Виктор Финк - Иностранный легион
Мы пили вино, слушали граммофон и громко смеялись.
Кончился ли бой на кладбище, мы не знали, и это было нам безразлично.
Стуча подковами по мостовой, прошла линейная пехота. Солдаты размыкали ряды, чтобы обойти убитых, валявшихся посреди дороги, и с изумлением оборачивались в ту сторону, где играл граммофон.
Лум-Лум высунулся в окно.
— Ребята! — кричал он. — Приходите потом к нам потанцевать, у кого будут ноги!..
Лум-Лум валял дурака.
— О, поверьте, достойный Самовар, — сказал он мне, — я глубоко сожалею в этот час, что вы не бабенка. Иначе на сей постели я воздал бы вам почести, достойные этого ранга.

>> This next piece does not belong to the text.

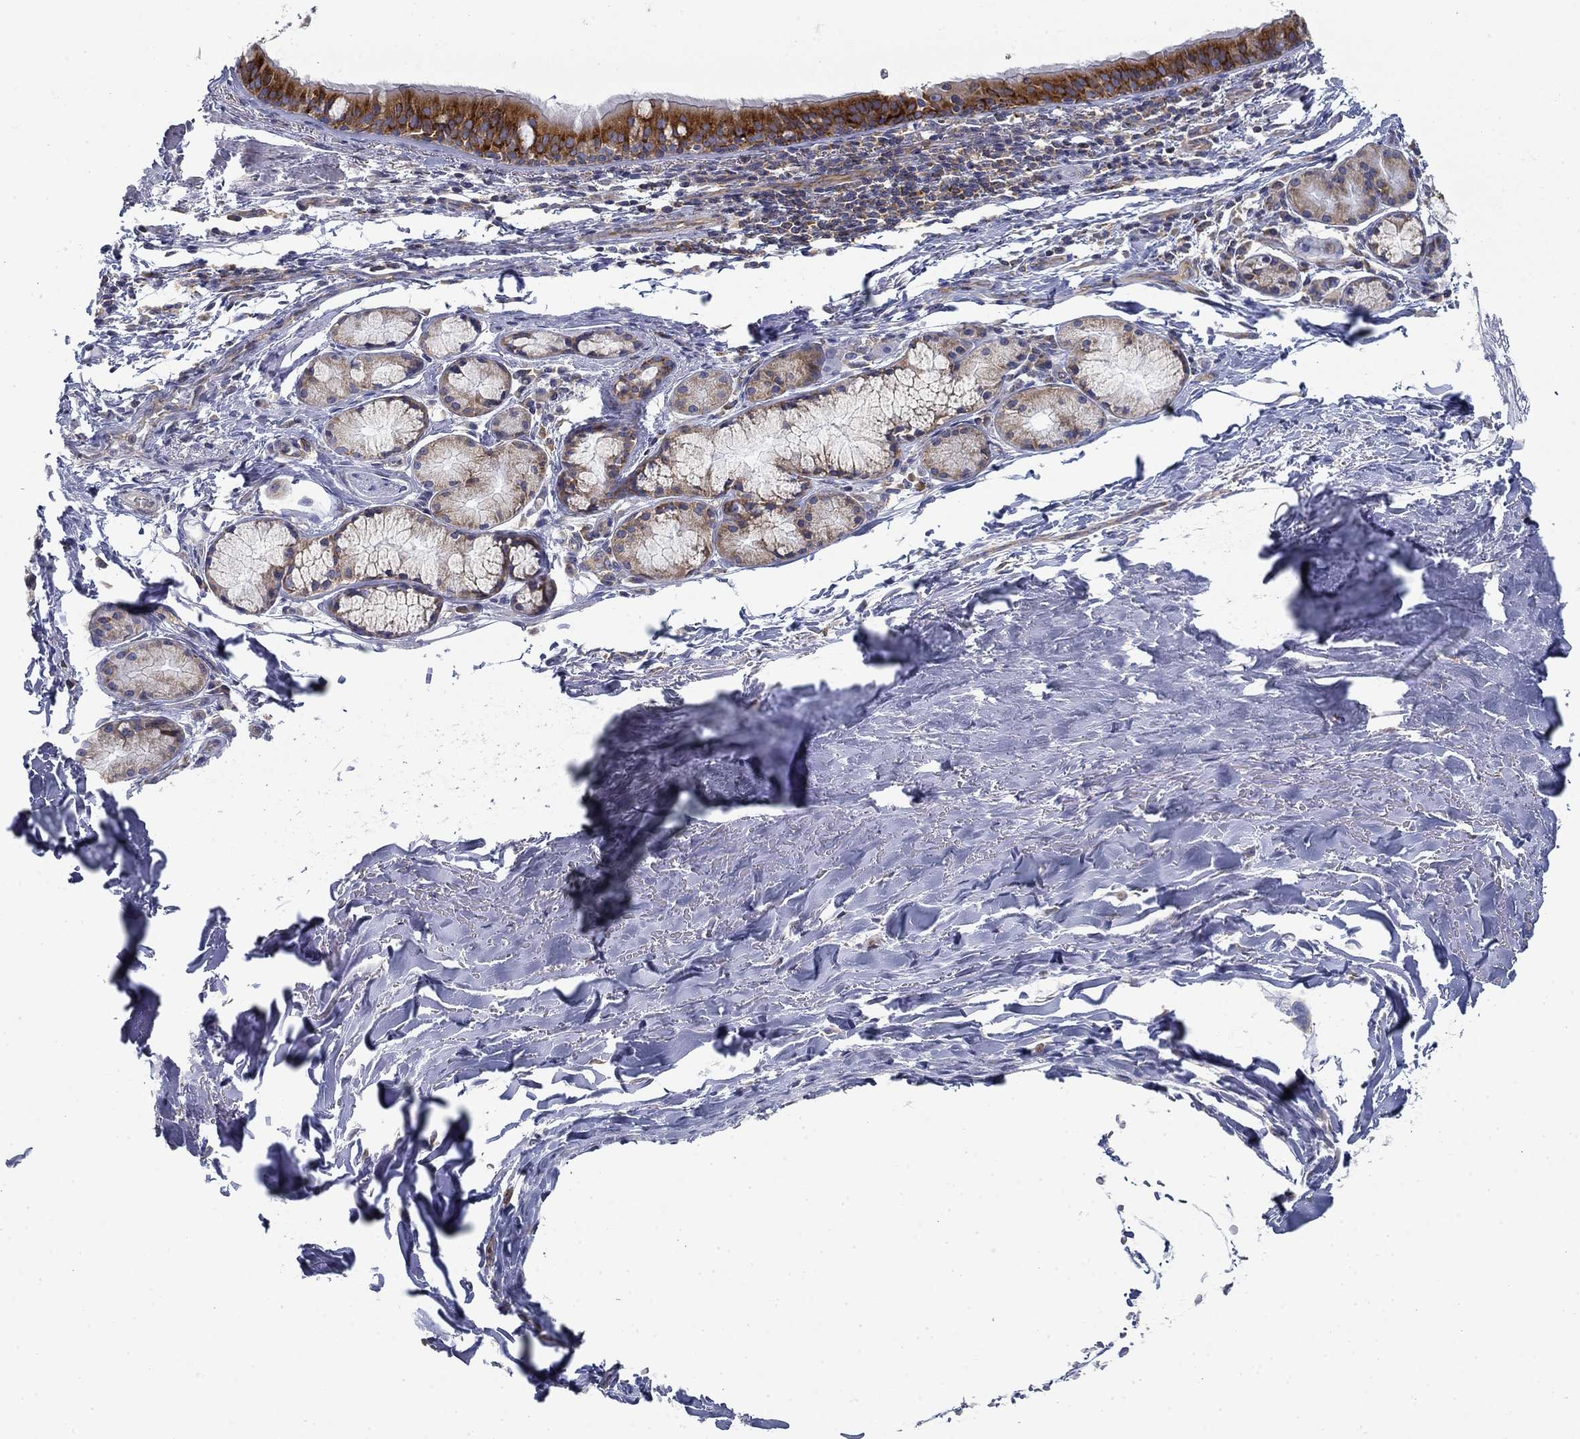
{"staining": {"intensity": "strong", "quantity": ">75%", "location": "cytoplasmic/membranous"}, "tissue": "bronchus", "cell_type": "Respiratory epithelial cells", "image_type": "normal", "snomed": [{"axis": "morphology", "description": "Normal tissue, NOS"}, {"axis": "morphology", "description": "Squamous cell carcinoma, NOS"}, {"axis": "topography", "description": "Bronchus"}, {"axis": "topography", "description": "Lung"}], "caption": "Immunohistochemistry (DAB) staining of normal human bronchus exhibits strong cytoplasmic/membranous protein staining in about >75% of respiratory epithelial cells. (Brightfield microscopy of DAB IHC at high magnification).", "gene": "FXR1", "patient": {"sex": "male", "age": 69}}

Мы веселились. В ход пошла четвертая бутылка поммери. Мы вспомнили о капитане.
— Выпьем за его здоровье! Он был дорог всей роте.

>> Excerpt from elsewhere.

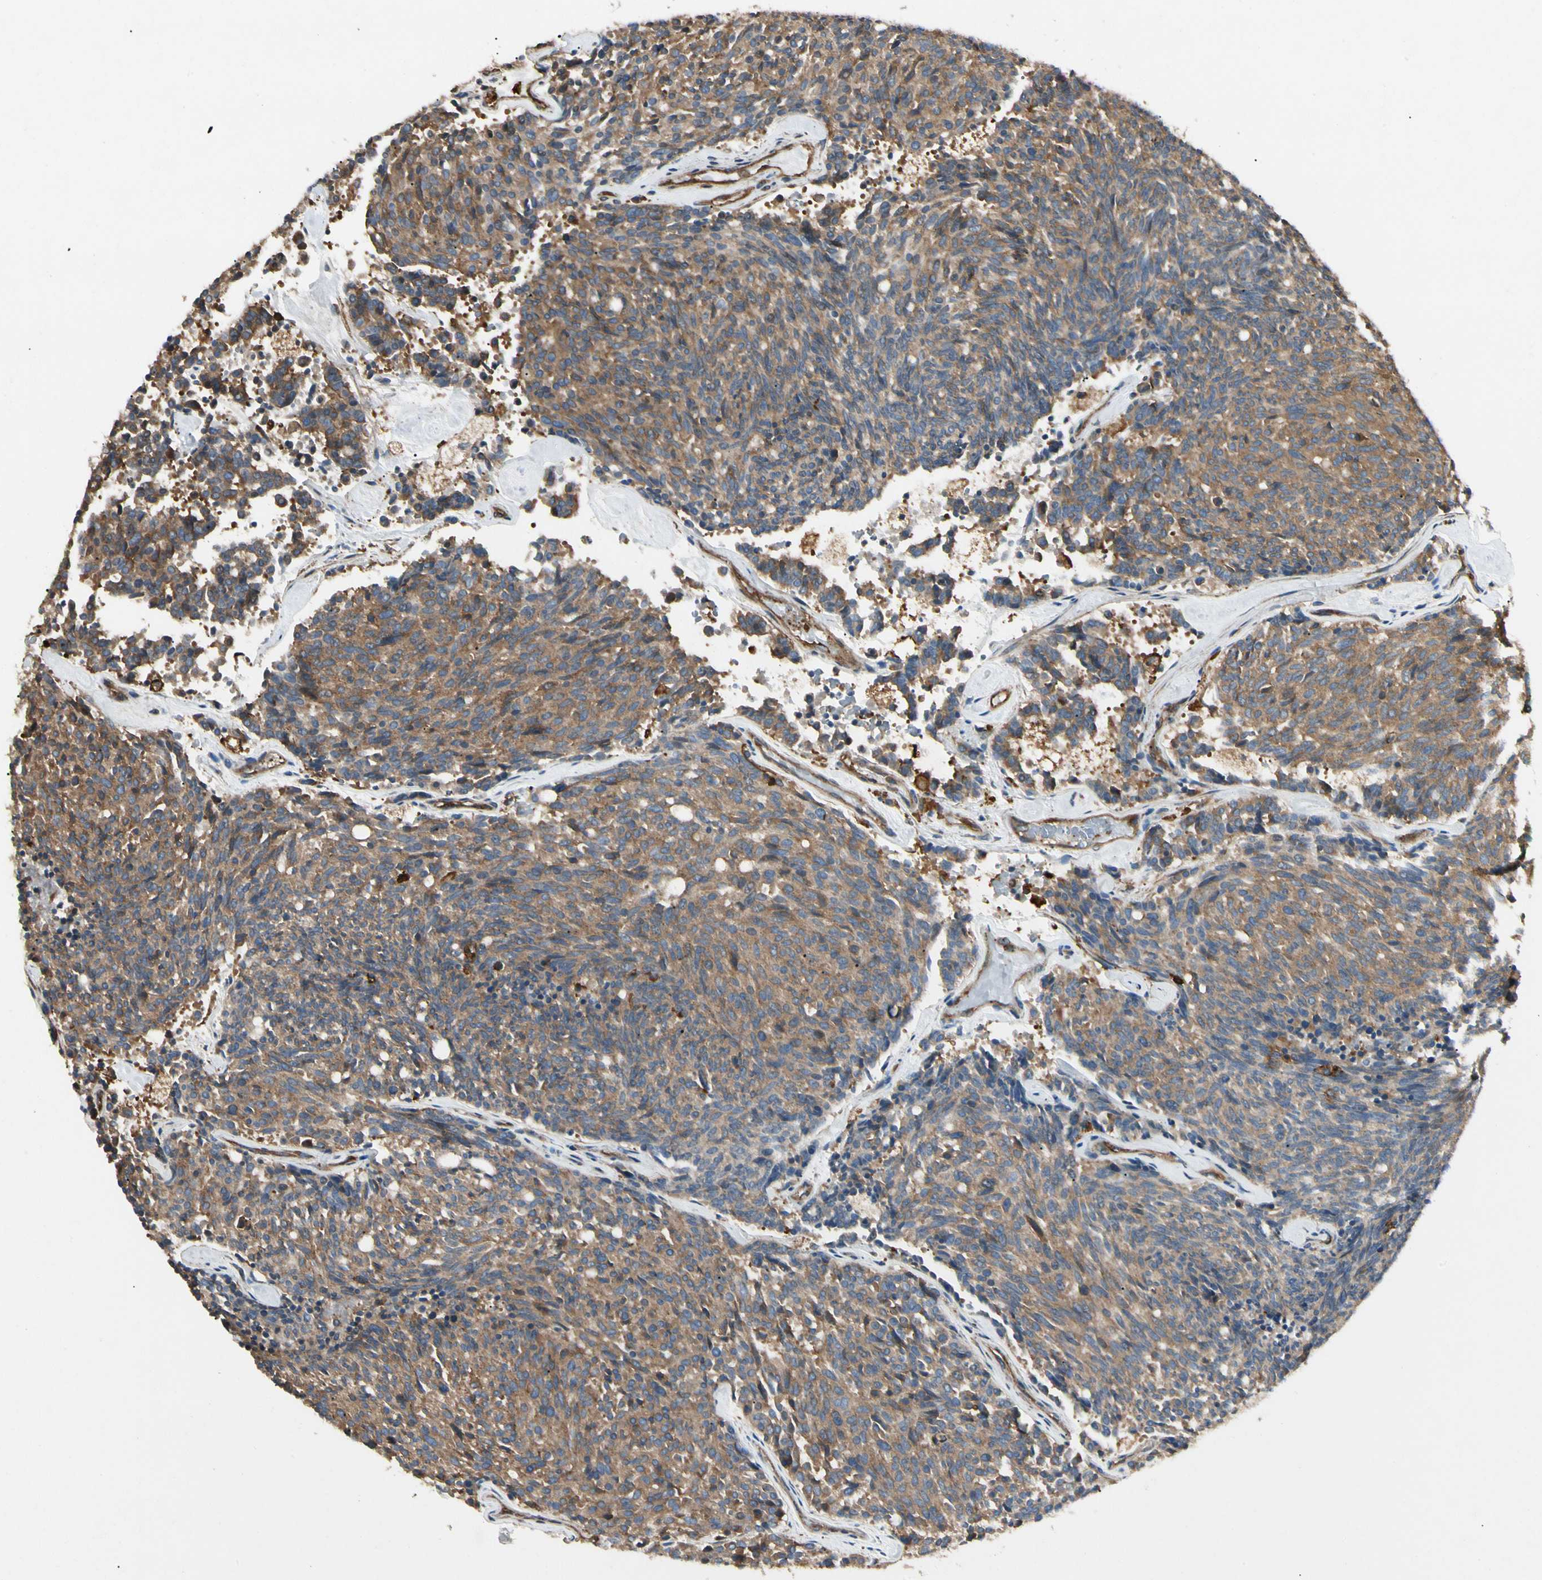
{"staining": {"intensity": "moderate", "quantity": ">75%", "location": "cytoplasmic/membranous"}, "tissue": "carcinoid", "cell_type": "Tumor cells", "image_type": "cancer", "snomed": [{"axis": "morphology", "description": "Carcinoid, malignant, NOS"}, {"axis": "topography", "description": "Pancreas"}], "caption": "Immunohistochemistry of human carcinoid exhibits medium levels of moderate cytoplasmic/membranous expression in about >75% of tumor cells.", "gene": "ARPC2", "patient": {"sex": "female", "age": 54}}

Мы почтили память капитана вставаньем, чокнулись и поставили новую пластинку. Это было «Аргентинское танго».
— А ведь он помер без причастия, наш капитан, — сказал я.
Лум-Лум рассмеялся.
— Верно! Было бы у него время, он бы, несомненно, позвал аббата, чтоб исповедаться и причаститься. Такие любят причащаться.
— Подумаешь, — сказал я, — что тут любить?!
— А как же! Человек всю жизнь таскал с собой поганую душу. Думаешь, он не знал, что у него душонка поганая? Знал. Но он ее любил, он бы ни за что не обменял ее на лучшую. А когда горнист играет околевание, такому типу становится страшно, он боится, что на том свете его будут жарить на сале за такую душонку. Он хочет отдать ее на хранение господину аббату, вообще отделаться от нее… Только не удалось это нашему капитану, Самовар, мы его и здесь неплохо зажарили…
Мне пришла в голову одна подробность.
— Лум-Лум! — сказал я. — Если не вся рота перебита, то люди могут заинтересоваться, почему это пуля с кладбища забралась капитану в коробочку через затылок, вместо того чтобы пройти через лоб. И как раз когда, кроме нас с тобой, там никого не было! А? Твое мнение?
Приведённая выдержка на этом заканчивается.